France to abolish Taxe d'Habitation

10/07/2018 News Team

The French government will abolish the taxe d’habitation, which raises around EUR 20 billion a year for local authorities, one of two local property taxes on households in France, the other being the taxe foncière.

This was a key manifesto promise of Emmanuel Macron, as he aimed to abolish the tax for 80 percent of households, claiming that it was “unjust”. Since forming a government, he has changed the plan to get rid of the tax completely by 2022, in order to avoid the measure being declared unconstitutional by the French Constitutional Court.

The process will begin this year, with around 30 percent of households becoming exempt, specifically those whose net taxable income is less than EUR 27,000 and couples whose taxable income is no higher than EUR 43,000. These figures increase by EUR 6,000 for each dependant in the household.

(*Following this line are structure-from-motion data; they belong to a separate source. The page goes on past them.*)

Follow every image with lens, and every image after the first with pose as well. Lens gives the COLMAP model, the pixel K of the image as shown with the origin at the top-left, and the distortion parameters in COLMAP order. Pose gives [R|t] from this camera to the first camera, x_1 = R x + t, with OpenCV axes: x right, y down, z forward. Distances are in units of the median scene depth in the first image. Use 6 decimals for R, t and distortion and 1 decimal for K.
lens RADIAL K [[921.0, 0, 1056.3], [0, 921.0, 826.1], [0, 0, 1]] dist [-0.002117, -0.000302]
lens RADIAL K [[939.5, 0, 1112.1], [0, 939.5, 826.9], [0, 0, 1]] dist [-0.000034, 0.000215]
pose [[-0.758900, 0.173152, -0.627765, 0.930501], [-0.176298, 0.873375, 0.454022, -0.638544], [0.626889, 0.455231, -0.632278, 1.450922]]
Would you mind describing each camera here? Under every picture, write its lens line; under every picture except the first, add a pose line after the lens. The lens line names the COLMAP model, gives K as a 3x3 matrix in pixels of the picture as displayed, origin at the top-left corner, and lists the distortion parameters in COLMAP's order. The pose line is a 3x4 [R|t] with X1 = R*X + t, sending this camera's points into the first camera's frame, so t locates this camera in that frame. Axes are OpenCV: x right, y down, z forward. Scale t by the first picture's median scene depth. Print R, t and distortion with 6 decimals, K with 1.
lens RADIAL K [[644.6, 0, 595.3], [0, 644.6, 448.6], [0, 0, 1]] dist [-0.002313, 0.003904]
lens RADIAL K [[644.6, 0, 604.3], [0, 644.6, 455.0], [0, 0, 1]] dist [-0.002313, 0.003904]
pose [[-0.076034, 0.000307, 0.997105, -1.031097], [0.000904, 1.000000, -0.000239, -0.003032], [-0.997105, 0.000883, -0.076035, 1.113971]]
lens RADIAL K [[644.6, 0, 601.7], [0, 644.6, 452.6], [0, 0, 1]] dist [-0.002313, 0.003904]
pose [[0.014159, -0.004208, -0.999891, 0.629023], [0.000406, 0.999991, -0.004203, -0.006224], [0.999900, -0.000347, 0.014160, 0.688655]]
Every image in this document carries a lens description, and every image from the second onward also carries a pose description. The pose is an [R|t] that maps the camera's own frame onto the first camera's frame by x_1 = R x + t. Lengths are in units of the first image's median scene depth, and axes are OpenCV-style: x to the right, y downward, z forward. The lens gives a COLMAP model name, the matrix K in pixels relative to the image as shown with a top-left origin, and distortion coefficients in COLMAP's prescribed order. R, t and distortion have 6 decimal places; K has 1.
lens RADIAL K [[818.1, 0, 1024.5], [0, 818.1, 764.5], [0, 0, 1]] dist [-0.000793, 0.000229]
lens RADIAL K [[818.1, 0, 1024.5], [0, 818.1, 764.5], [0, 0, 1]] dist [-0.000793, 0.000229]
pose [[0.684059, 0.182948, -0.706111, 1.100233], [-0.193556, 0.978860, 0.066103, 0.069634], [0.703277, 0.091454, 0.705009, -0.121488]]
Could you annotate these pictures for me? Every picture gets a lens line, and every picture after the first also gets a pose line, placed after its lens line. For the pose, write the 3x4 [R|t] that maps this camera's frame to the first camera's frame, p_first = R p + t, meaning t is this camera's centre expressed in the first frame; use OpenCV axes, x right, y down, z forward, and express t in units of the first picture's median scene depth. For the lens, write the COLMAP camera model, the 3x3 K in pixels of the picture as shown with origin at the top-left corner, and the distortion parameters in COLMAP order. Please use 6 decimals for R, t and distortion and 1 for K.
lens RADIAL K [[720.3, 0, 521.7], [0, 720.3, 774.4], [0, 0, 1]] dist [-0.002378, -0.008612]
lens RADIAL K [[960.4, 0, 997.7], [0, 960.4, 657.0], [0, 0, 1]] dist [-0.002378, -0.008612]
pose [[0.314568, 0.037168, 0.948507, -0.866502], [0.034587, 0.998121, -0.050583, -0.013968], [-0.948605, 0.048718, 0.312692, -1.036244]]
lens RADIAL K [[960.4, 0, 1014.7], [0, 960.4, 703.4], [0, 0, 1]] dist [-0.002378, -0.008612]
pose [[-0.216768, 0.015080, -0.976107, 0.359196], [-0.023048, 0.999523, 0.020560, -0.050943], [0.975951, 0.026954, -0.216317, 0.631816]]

It is currently unclear whether second homes would be exempt, but there are indications that they will remain liable, or that they will face a higher level of imposition through the taxe foncière or other tax.

Despite the EUR 20 billion loss this will result in, the French government has persisted in its claim that there will be no new tax to replace it. However, it seems the only alternative would be to raise other taxes.

Local councils are outraged by the plan as the tax is the main source of revenue for the municipal councils, the communes/communautés des communes and last year the government set up a working party to look into the issue.

In March the ‘Richard-Bur’ committee published their recommendations, which amount broadly to the transfer of the proceeds of the taxe foncière from the departments to the municipalities, with the departments being compensated by a transfer of VAT receipts, a recommendation the government appears to have accepted.

Although the municipal councils reacted with some relief, it sent the departments into a state of apoplexy, with their association stating their "opposition ferme et définitive" to the idea. Moreover, the report failed to deal with just how the State would manage with fewer VAT receipts.

Bruno Le Maire, the economy minister, stated to the French parliament that he was reviewing whether the reduced rate of VAT on various business activities such as restaurant meals and building work was still appropriate. The reduced rate costs tens of billions a year to the State.

Without a compensatory tax increase then it seems inevitable that abolition of the tax will result in an increase in the level of the public deficit, which will once again put France under threat of sanctions by the EU. 

France only recently avoided budget oversight by the EU, having been in breach of debt rules since 2007, but the deficit continues to be near the limits. In a statement earlier this month the government appears to have accepted that part of the funding will indeed be through an increase in the deficit.